=== Problem to solve ===
When you reach the line that contains "thumb tip: (113, 67)" in the data below, start reproducing lines exactly, and stop after the line that contains "pinky tip: (79, 88)".
---------- Data to use ----------
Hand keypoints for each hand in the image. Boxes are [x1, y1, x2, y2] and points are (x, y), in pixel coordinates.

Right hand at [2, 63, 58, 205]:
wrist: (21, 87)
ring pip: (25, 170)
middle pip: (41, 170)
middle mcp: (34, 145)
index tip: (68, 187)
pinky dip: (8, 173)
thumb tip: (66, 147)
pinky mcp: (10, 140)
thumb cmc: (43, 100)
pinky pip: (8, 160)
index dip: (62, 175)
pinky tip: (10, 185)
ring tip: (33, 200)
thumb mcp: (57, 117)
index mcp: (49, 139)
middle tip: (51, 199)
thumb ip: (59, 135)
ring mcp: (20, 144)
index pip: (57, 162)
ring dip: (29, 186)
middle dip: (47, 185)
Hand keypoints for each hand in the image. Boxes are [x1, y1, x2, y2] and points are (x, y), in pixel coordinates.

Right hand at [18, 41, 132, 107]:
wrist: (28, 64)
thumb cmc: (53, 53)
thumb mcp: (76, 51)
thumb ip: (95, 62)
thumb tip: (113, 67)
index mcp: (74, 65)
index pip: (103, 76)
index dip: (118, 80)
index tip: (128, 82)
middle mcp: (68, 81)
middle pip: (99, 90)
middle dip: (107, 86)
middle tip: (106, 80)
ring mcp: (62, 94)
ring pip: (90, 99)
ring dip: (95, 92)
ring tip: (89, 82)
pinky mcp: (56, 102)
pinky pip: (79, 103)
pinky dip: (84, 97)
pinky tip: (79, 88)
----------
---------- Data to use ----------
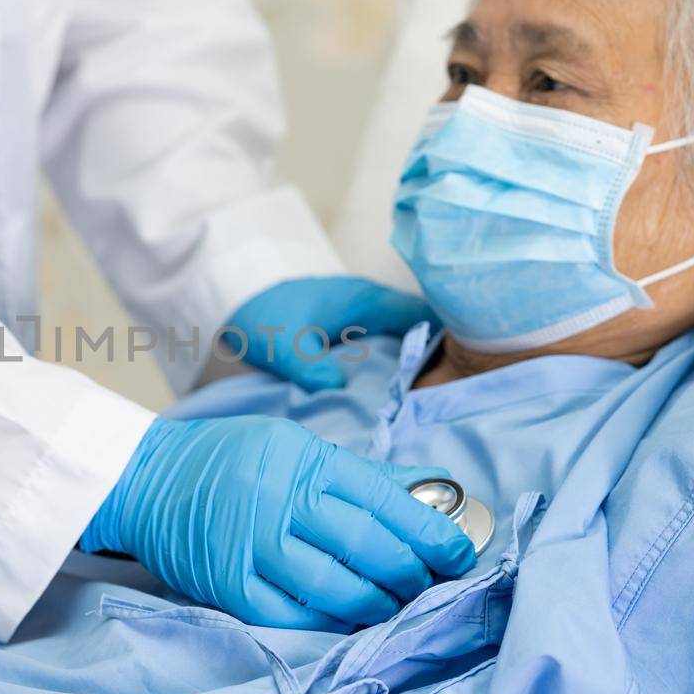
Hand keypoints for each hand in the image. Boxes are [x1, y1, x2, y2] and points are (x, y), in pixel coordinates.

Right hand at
----------
=== Response below ===
thumb tip: (113, 67)
index mcp: (74, 65)
index pip: (103, 76)
index dip: (118, 80)
index tip: (128, 82)
middle mcp: (68, 81)
middle pip: (99, 90)
middle dip: (107, 86)
middle tip: (106, 80)
ring mcp: (62, 94)
ring pip: (90, 99)
ring dip: (95, 92)
ring tip: (89, 82)
pinky mcp: (56, 102)
pinky pip: (79, 103)
pinky dip: (84, 97)
pinky tip: (79, 88)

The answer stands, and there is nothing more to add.